Vitalizi, Pri: “in Regione la ‘ndrangheta non entra? Neanche la legalità”
"Son bastati i dietrofront e le farneticanti dichiarazioni di qualche ‘impacciato’ cofirmatario, a convincere il consigliere regionale del Pd Domenico Battaglia, a ritirare la proposta di legge 206, che prevede la reintroduzione della pensione a vita e del trattamento di fine mandato per i consiglieri regionali della Calabria?".
Se lo domanda il Coordinatore Metropolitano del PrI, Carmelo Palmisano affermando che come repubblicani “ci chiediamo come sia possibile che taluni consiglieri calabresi, che nel referendum dello scorso 4 dicembre si sono spesi per modificare (in peggio) la Costituzione Repubblicana pur di ridurre i costi della politica, oggi sono cosi rispettosi delle disposizioni nazionali che non possono far a meno di recepire quanto stabilito dal Decreto Monti, peraltro come è già avvenuto alla Camera dei Deputati ed in altre Regioni d’Italia”.
“Dopotutto – prosegue - i nostri indefessi rappresentanti si stanno battendo per affermare i loro diritti e dare seguito a quanto disposto da un intervento legislativo, del quale ne ribadiscono la bontà”.
Il PRI di Reggio Calabria, allora, suggerisce “ai battaglieri consiglieri calabresi, vittime di una palese ingiustizia e minacciati dal duo Oliverio-Irto (… realmente inconsapevoli?), di rivolgersi al Difensore Civico regionale per vedere tutelati i loro diritti. Il Difensore Civico regionale – spiegano dal Pri - è una di quelle figure di garanzia che tutelano il cittadino nei confronti degli enti locali. C’è un ritardo o un’irregolarità amministrativa? È possibile gratuitamente fare ricorso a questa figura, prevista in Calabria con la legge regionale n.4 del 1985, senza dover barcamenarsi in un ricorso giudiziale o amministrativo, con i conseguenti costi e contributi unificati vari. Questi avvierà tutte le procedure necessarie ed in sessanta giorni se non riceverà risposta o riscontrerà l’esistenza di un reato, ne metterà al corrente l’autorità giudiziaria. È un suo preciso obbligo”.
“Peccato che dal 1985 ad oggi la Regione Calabria, ed i suoi battaglieri consiglieri – continua poi Palmisano - sembra non abbiano mai trovato cinque minuti per procedere alla nomina di questa figura fondamentale per garantire il diritto ad un’equa giustizia a tutti i cittadini. È una questione di censo. Se un calabrese non può permettersi di sobbarcarsi dei costi di un procedimento amministrativo, allora non si oppone ad un’ingiustizia e si ritrova costretto a subirla, suo malgrado e con l’ulteriore beffa di essere vittima non di un privato, che agisce come un mafioso, bensì dalla pubblica amministrazione che dovrebbe essere al suo fianco”.
“Sino al 2010 – continua il coordinatore reggino - erano presenti i difensori civici comunali, con poteri pressoché analoghi.

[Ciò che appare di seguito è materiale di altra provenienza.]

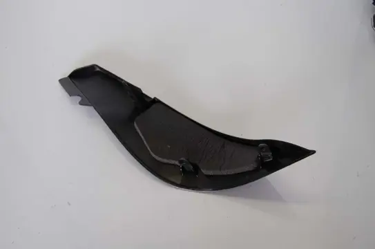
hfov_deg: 42.4
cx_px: 188
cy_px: 124
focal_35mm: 46
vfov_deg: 28.8
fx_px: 484
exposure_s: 1/125
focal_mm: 31
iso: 360
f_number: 5.6
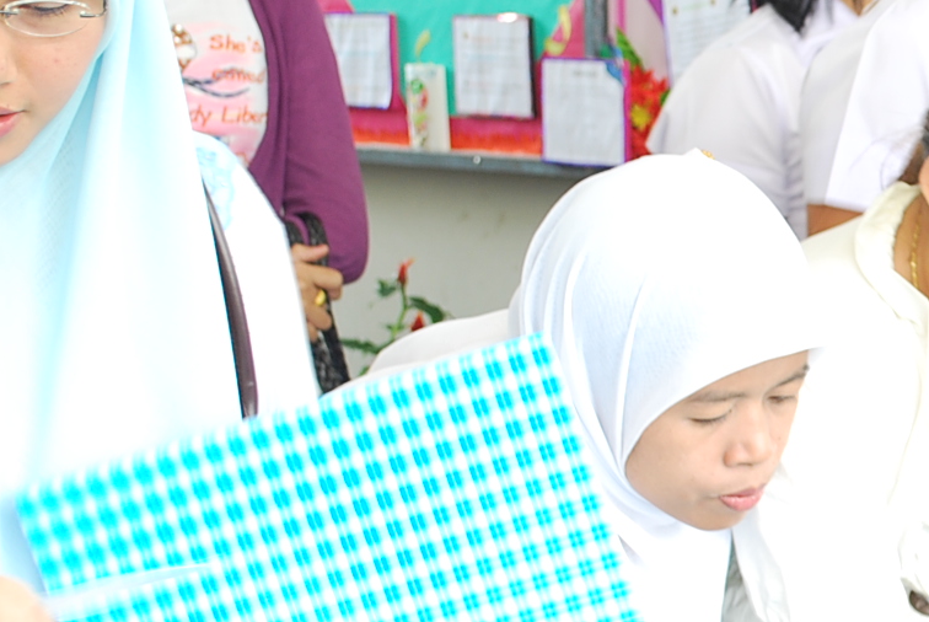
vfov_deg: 11.2
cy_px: 413
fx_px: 3178
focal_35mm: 123
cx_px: 1126
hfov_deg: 16.0
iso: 200
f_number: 5.6
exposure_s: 1/15
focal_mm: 32
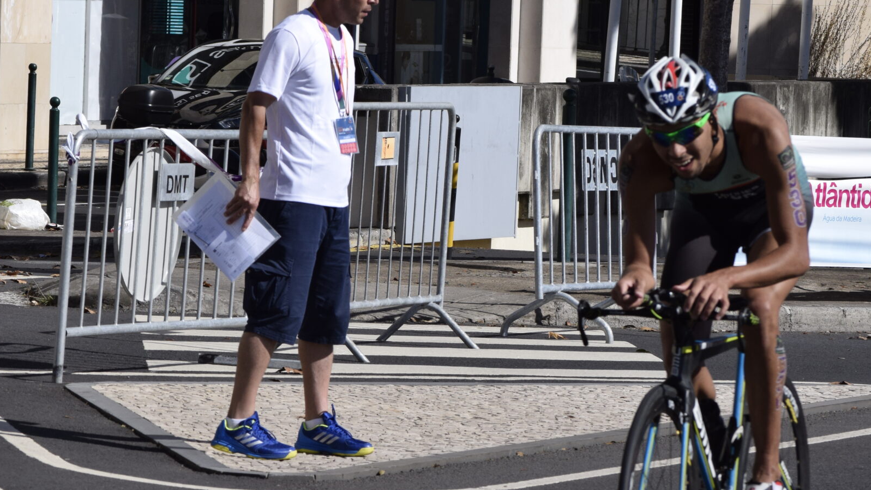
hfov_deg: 7.8
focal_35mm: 277
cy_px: 316
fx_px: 6399
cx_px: 353
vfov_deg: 4.4
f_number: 9
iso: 400
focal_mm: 110
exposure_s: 1/1250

In molti comuni calabresi erano attivi e funzionavano, ma poi la legge finanziaria di quell’anno ha eliminato queste figure di garanzia civica e le ha accorpate all’ufficio del difensore civico regionale. In Calabria questo fantasma istituzionale dovrebbe avere sede presso i locali del Consiglio Regionale. L’amara constatazione è che recandosi a Palazzo Campanella, la prima informazione che si riscontra è la bella targa con su scritto “Qui la ‘ndrangheta non entra”. Concetto sacrosanto quanto incompleto, bisognerebbe aggiungere “se non hai i soldi per pagarti un avvocato ed un procedimento amministrativo qui, per te, non entra neanche la Legalità”.